During an interview with Bleacher Report in September, Roberts spoke passionately about the need to re-engage and animate the players, who have been largely detached from union matters for the last decade-plus.

Union meetings are sparsely attended, and that was true even during the most critical moments of the 2011 lockout. Just 40 players—out of a membership exceeding 430—showed up for a key meeting in Las Vegas in September that year. The league's superstars, from LeBron James to Dwyane Wade to Kobe Bryant, made only token appearances at bargaining sessions.
A union with disengaged constituents is a weak union, and Roberts is well aware of the challenge she faces on that front. And that, perhaps, is the goal that underlies her recent broadside against the NBA's entire economic structure.
To put it in political terms, Roberts gave a highly partisan speech aimed squarely at her base: the players—and, by extension, their agents, who have long distrusted the union.
The superstars would love to eliminate the max salary. Agents would love to abolish the rookie scale. Everyone would advocate for longer contracts and bigger raises, areas in which the players lost considerable ground over the last 15 years. Killing the cap entirely would be nirvana.
But these issues are highly complex and interconnected, and in fact pit various subsets of Roberts' constituency against each other.
The salary cap is here to stay. So eliminating the "max" salary would mean more money for superstars and less money for the middle class. Eliminating the rookie scale—which covers first-round picks for, at minimum, their first three seasons—would mean more money for young players, leaving less for the veterans. These are not winning positions.
Roberts has been on the job for just two months, so it's possible she is merely testing her message and her voice and trying to take hold of a narrative, that, as she put it, has been controlled by the owners.

It's also fair to wonder whether this is the best strategy this early in the game. Relations between the union and the league were strained in the past in part because of the abrasive relationship between Hunter and commissioner David Stern.
With Roberts and Adam Silver now in those roles, the two sides have the opportunity to start fresh, with a more collegial and constructive approach to this economic partnership. There are parties on both sides of the divide that hope to see that take place.
Roberts' fiery rhetoric, after two months on the job, seems to be more of an extension of Hunter's street fighter style. Her remarks triggered a quick, but measured response from Silver.
"We couldn't disagree more with these statements," Silver said in a press release. "The NBA's success is based on the collective efforts and investments of all of the team owners, the thousands of employees at our teams and arenas, and our extraordinarily talented players. No single group could accomplish this on its own. Nor is there anything unusual or "un-American" in a unionized industry to have a collective system for paying employees—in fact, that's the norm."
All of this may be forgotten by the time the NBA and the union begin negotiating the next labor deal in 2017. Silver and Roberts have time to build a working relationship as they tackle a number of other issues, from HGH testing to schedule concerns. Why inflame the league now?
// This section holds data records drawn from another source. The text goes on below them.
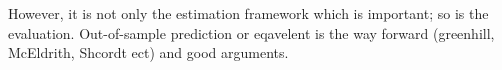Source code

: \documentclass[a4paper]{article}
\begin{document}

However, it is not only the estimation framework which is important; so is the evaluation. Out-of-sample prediction or eqavelent is the way forward (greenhill, McEldrith, Shcordt ect) and good arguments.








\end{document}
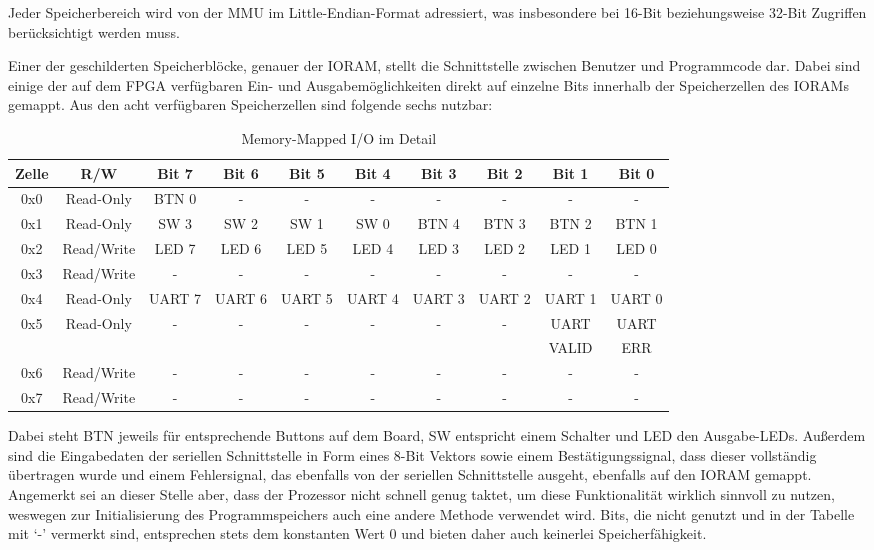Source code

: Jeder Speicherbereich wird von der MMU im Little-Endian-Format adressiert, was insbesondere bei 16-Bit beziehungsweise 32-Bit Zugriffen ber\"ucksichtigt werden muss.

\label{sec:mmuio}
Einer der geschilderten Speicherbl\"ocke, genauer der IORAM, stellt die Schnittstelle zwischen Benutzer und Programmcode dar. Dabei sind einige der auf dem FPGA verf\"ugbaren Ein- und Ausgabem\"oglichkeiten direkt auf einzelne Bits innerhalb der Speicherzellen des IORAMs gemappt. Aus den acht verf\"ugbaren Speicherzellen sind folgende sechs nutzbar:

\begin{table}[H]
\begin{center}
	\begin{tabular}{| c | c | c | c | c | c | c | c | c | c |}
	\hline
	Zelle & R/W & Bit 7 & Bit 6 & Bit 5 & Bit 4 & Bit 3 & Bit 2 & Bit 1 & Bit 0 \\ \hline
	0x0 & Read-Only & BTN 0 & - & - & - & - & - & - & - \\ \hline
	0x1 & Read-Only & SW 3 & SW 2 & SW 1 & SW 0 & BTN 4 & BTN 3 & BTN 2 & BTN 1 \\ \hline
	0x2 & Read/Write & LED 7 & LED 6 & LED 5 & LED 4 & LED 3 & LED 2 & LED 1 & LED 0 \\ \hline
	0x3 & Read/Write & - & - & - & - & - & - & - & - \\ \hline
	0x4 & Read-Only & UART 7 & UART 6 & UART 5 & UART 4 & UART 3 & UART 2 & UART 1 & UART 0 \\ \hline
	0x5 & Read-Only & - & - & - & - & - & - & UART & UART \\
	 &  &   &   &   &   &   &   & VALID & ERR \\ \hline
	0x6 & Read/Write & - & - & - & - & - & - & - & - \\ \hline
	0x7 & Read/Write & - & - & - & - & - & - & - & - \\ \hline
	\end{tabular}
\end{center}
\caption{Memory-Mapped I/O im Detail}
\end{table}

Dabei steht BTN jeweils f\"ur entsprechende Buttons auf dem Board, SW entspricht einem Schalter und LED den Ausgabe-LEDs. Au\ss{}erdem sind die Eingabedaten der seriellen Schnittstelle in Form eines 8-Bit Vektors sowie einem Best\"atigungssignal, dass dieser vollst\"andig \"ubertragen wurde und einem Fehlersignal, das ebenfalls von der seriellen Schnittstelle ausgeht, ebenfalls auf den IORAM gemappt. Angemerkt sei an dieser Stelle aber, dass der Prozessor nicht schnell genug taktet, um diese Funktionalit\"at wirklich sinnvoll zu nutzen, weswegen zur Initialisierung des Programmspeichers auch eine andere Methode verwendet wird. Bits, die nicht genutzt und in der Tabelle mit `-' vermerkt sind, entsprechen stets dem konstanten Wert 0 und bieten daher auch keinerlei Speicherf\"ahigkeit.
Roberts might succeed in rallying her base, but—to extend the political analogy—the partisan rhetoric won't win the general election (i.e. the 2017 labor deal) when the audience will include not just the 450 players, but also the 30 owners, the commissioner and a small army of lawyers and economists.
Perhaps, in the meantime, Roberts will succeed in swaying the public to redirect the narrative. Yet, unlike in politics, public opinion has little relevance to the collective bargaining process. Labor deals are not won in fiery speeches or opinion polls, but in a sterile hotel conference room at two in the morning.